Apprenticeship wages are geared around someone starting an apprenticeship at 15 or 16, in the main. But Labor seems to always want them to start at 17 and 18. This is straight out of the Australian Education Union’s mouths. They want to keep kids in the school until year 12 because it justifies the money that they want the school system rather than the vocational education system to have. I also believe that, under Labor’s enterprise approach on this, one of the first lessons would be to show them how to join a union, because under a Labor government it will be ‘no ticket, no start’, and everybody in Australia understands that.
This government is instead saying, ‘We’ll back personal initiative and personal ambition.’ We want to give a hand up to those who are unable, perhaps through the restrictions in wages that they face in their first couple of years of training, to justify taking on that training to start with.
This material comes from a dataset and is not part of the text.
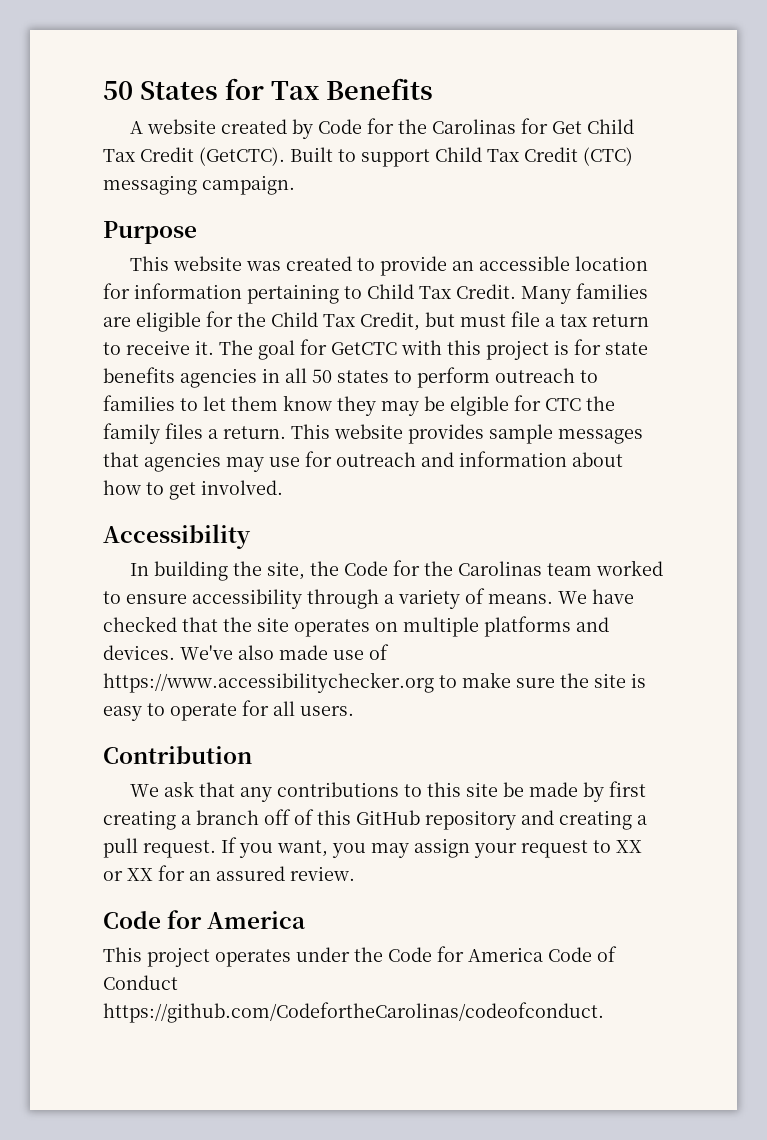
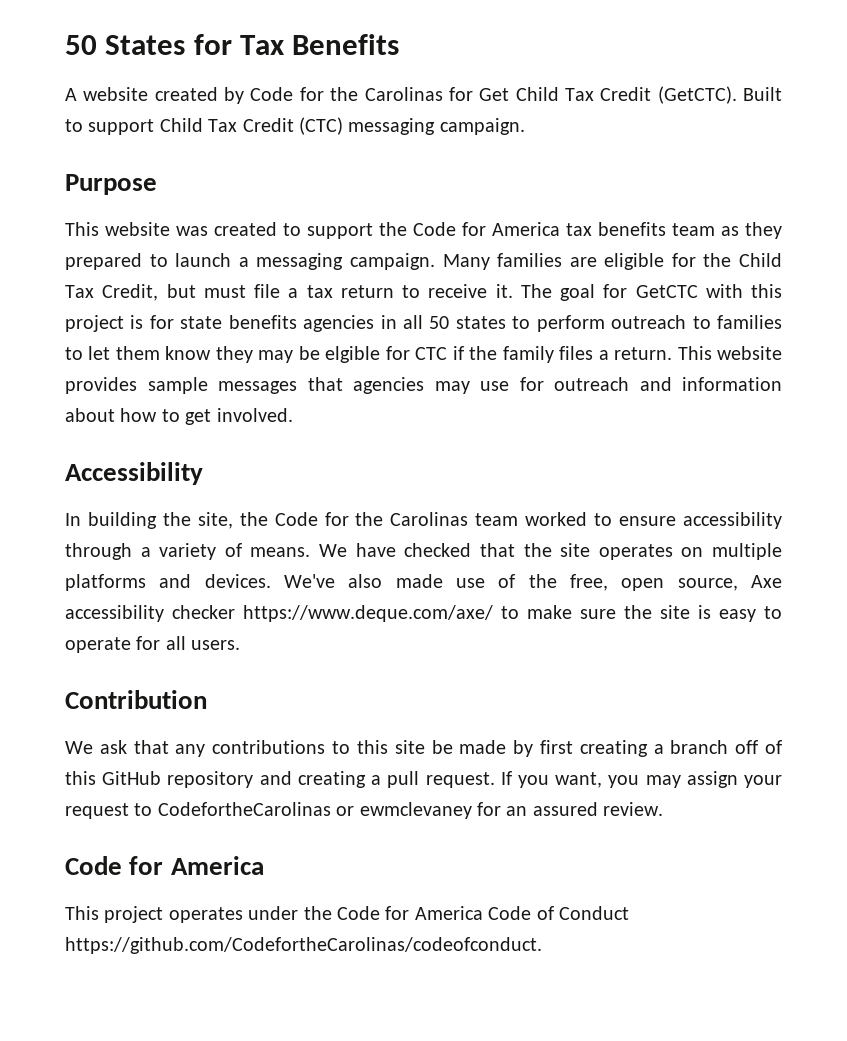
[380,256,649,276] [103,283,516,304] provide an accessible location for information pertaining to Child Tax Credit. -> [307,222,782,239] [65,253,435,270] support the Code for America tax benefits team as they prepared to launch a messaging campaign.
(581, 404) none -> [452,346,464,360] if
[103,672,434,693] https://www.accessibilitychecker.org -> [528,574,782,591] [65,605,493,622] the free, open source, Axe accessibility checker https://www.deque.com/axe/
[616,840,642,853] [103,868,153,881] XX or XX -> [157,802,472,819] CodefortheCarolinas or ewmclevaney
We will give them the extra assistance—assistance that was never on the books and never available under the previous Labor government. In every possible way, the Social Security Amendment (Apprenticeship Wage Top-Up for Australian Apprentices) Bill 2007 furthers the ambition of this government to have a work-ready, capable and well-skilled Australian workforce for the decades ahead. The challenges are enormous in an environment in which there are so many jobs and not enough people. The competitive opportunities that kids have the power to choose from are immense. The earlier we get the kids involved in trade training the better, and the more encouragement they hear from people such as us, regardless of our political complexion, the better. I would simply ask Labor members to speak about things in that kind of positive way. They need to talk up the ambitions of the trades. I see that the member for Batman is next, and I am sure that he will. But there are others on the other side who frankly do not get it and do not understand the value of doing things with your hands.